Enfin, le pouvoir favorise la paupérisation culturelle de la société par l’encouragement de la diffusion des idées rétrogrades à travers l’école, que d’aucun qualifient de sinistrée. L’objectif est de maintenir l’esprit communautariste dans lequel l’individu n’a pas de place.

Cependant, il est fort à parier que cette situation de blocage manifeste dans laquelle vit et évolue la société algérienne ne va pas se perpétuer. Cette assertion est justifiée par au moins quatre facteurs, pouvant agir mutuellement ou indépendamment ;

Le premier est que le pouvoir algérien ne trouvera pas dans un avenir proche l’artifice idéologique qui lui permettra d’assoir sa légitimité. Après l’épuisement de la légitimité historique, et celle de la lutte contre le terrorisme, il ne lui restera plus que celle de développer le pays, à défaut de quoi la société le disqualifiera à la première occasion qui se présentera (crise politique, baisse brutale des prix des hydrocarbures, etc.).

Le second est relatif à la possibilité d’émergence d’un secteur privé autonome. Les brèches ouvertes par la libéralisation partielle en cours, grâce aux réformes économiques qui n’ont pas été remises en cause ou ce qui en reste, peuvent en effet donner naissance à une élite économique issue du secteur privé et éventuellement de la sphère informelle, qui prendrait conscience que son devenir économique dépend du changement politique.

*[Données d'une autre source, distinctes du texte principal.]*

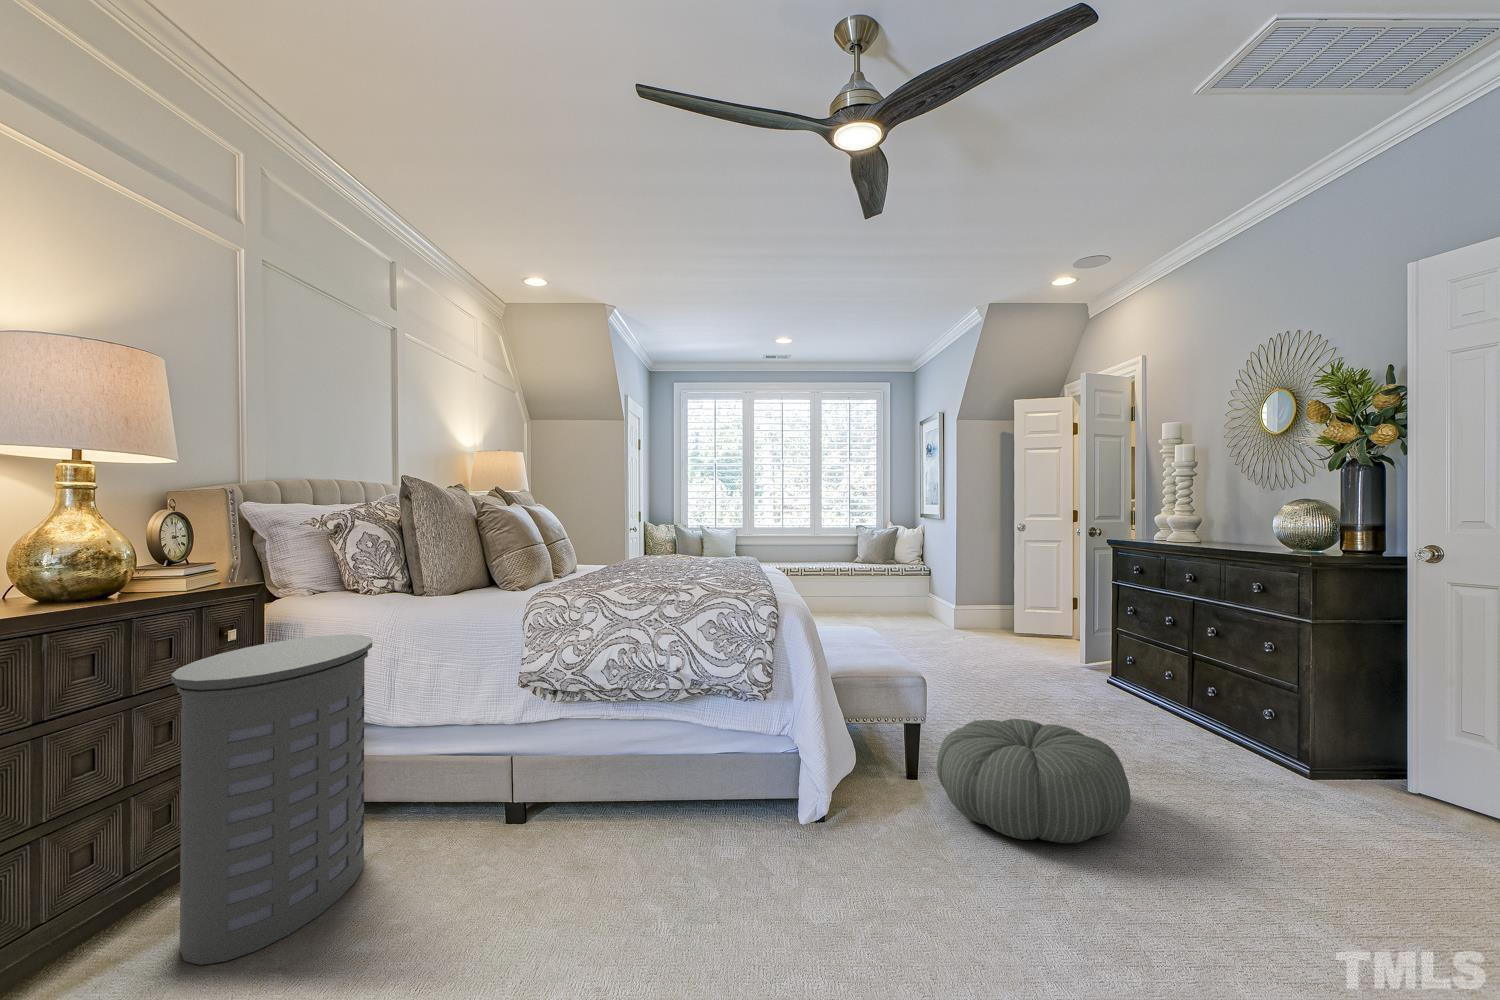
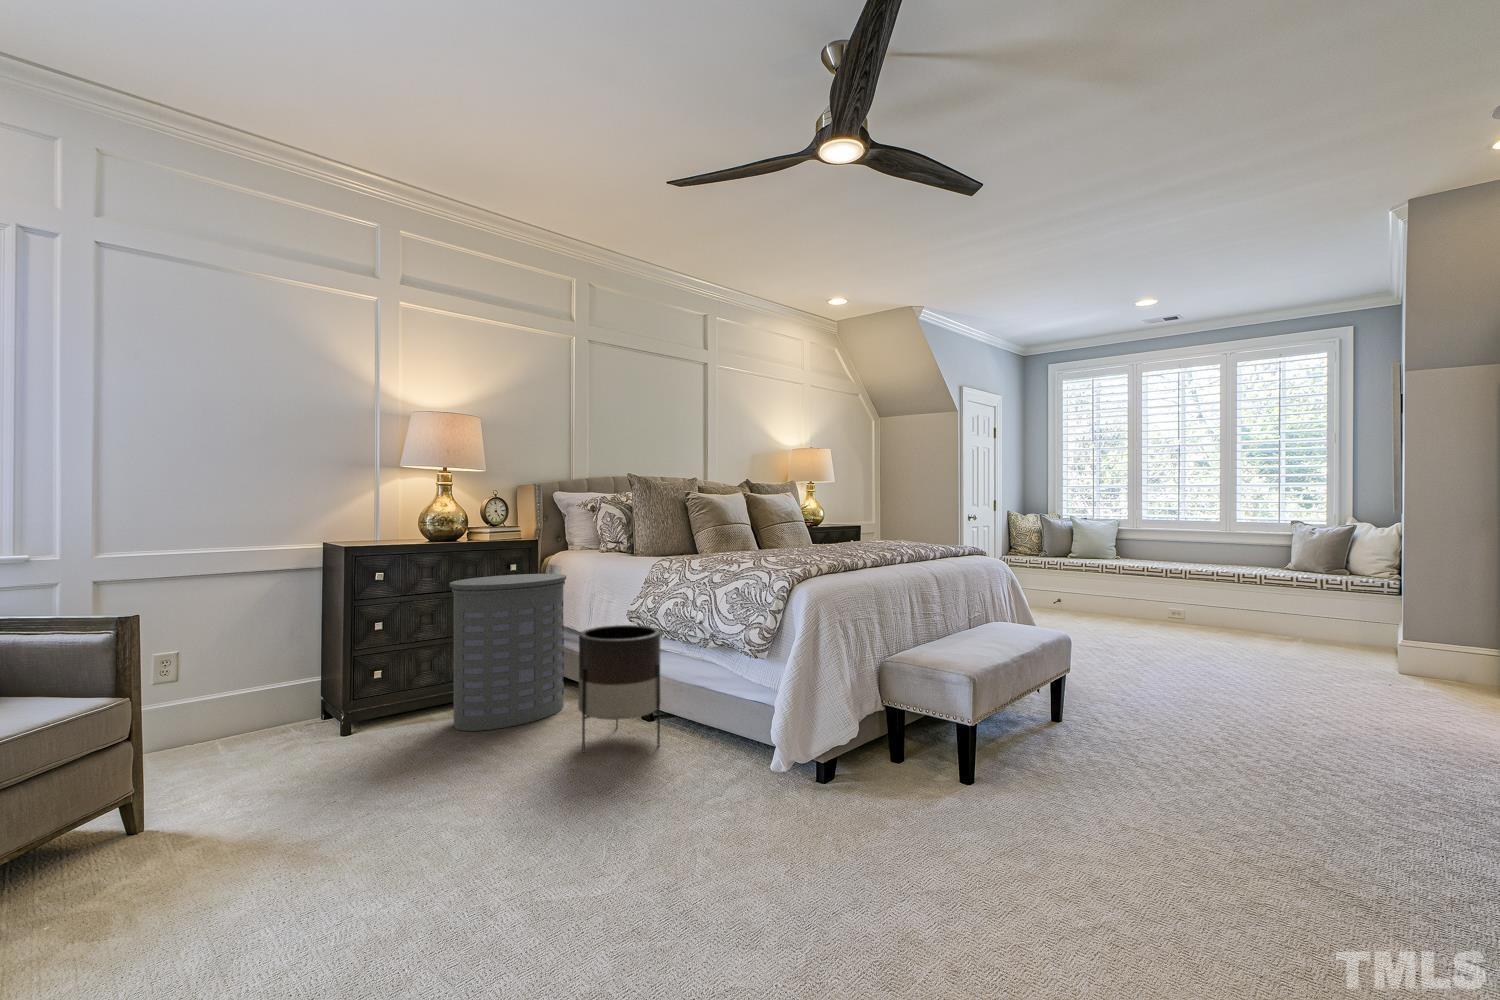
planter: none [483,691,609,905] -> present [578,625,661,752]
pouf: present [937,719,1131,843] -> none [909,728,1115,867]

Il y a également lieu de citer la possibilité de pressions pour le changement qui proviendraient des partenaires étrangers. Les pays occidentaux, notamment ceux de l’Union Européenne, pourraient en effet ne plus se satisfaire uniquement du rôle de l’Algérie comme frontière tampon -qui contient les problèmes d’émigration clandestine, de terrorisme, de criminalité internationale, etc.- Et ce, au regard du constat que cette politique ne peut juguler ces phénomènes, et qu’il n’y a d'autre alternative à leur résorption que le développement de leurs voisin immédiats.

Enfin, on peut voir dans l’émergence de syndicats autonomes de la fonction publique un embryon d’une société civile autonome qui finira, à terme, par imposer l’institutionnalisation du pouvoir et la représentation plurielle de la société.

Au terme de cette réflexion, il nous semble opportun de rappeler, les propos combien significatifs de Blandine Barret-Kriegel, lorsqu’elle affirme qu’ « une société qui ne s’est pas constituée en société civile et un Etat qui ne s’est pas transformé en Etat de droit ne peuvent faire place ni à l’aventure de la réalisation effective de la liberté ni à la formation d’une économie de marché ».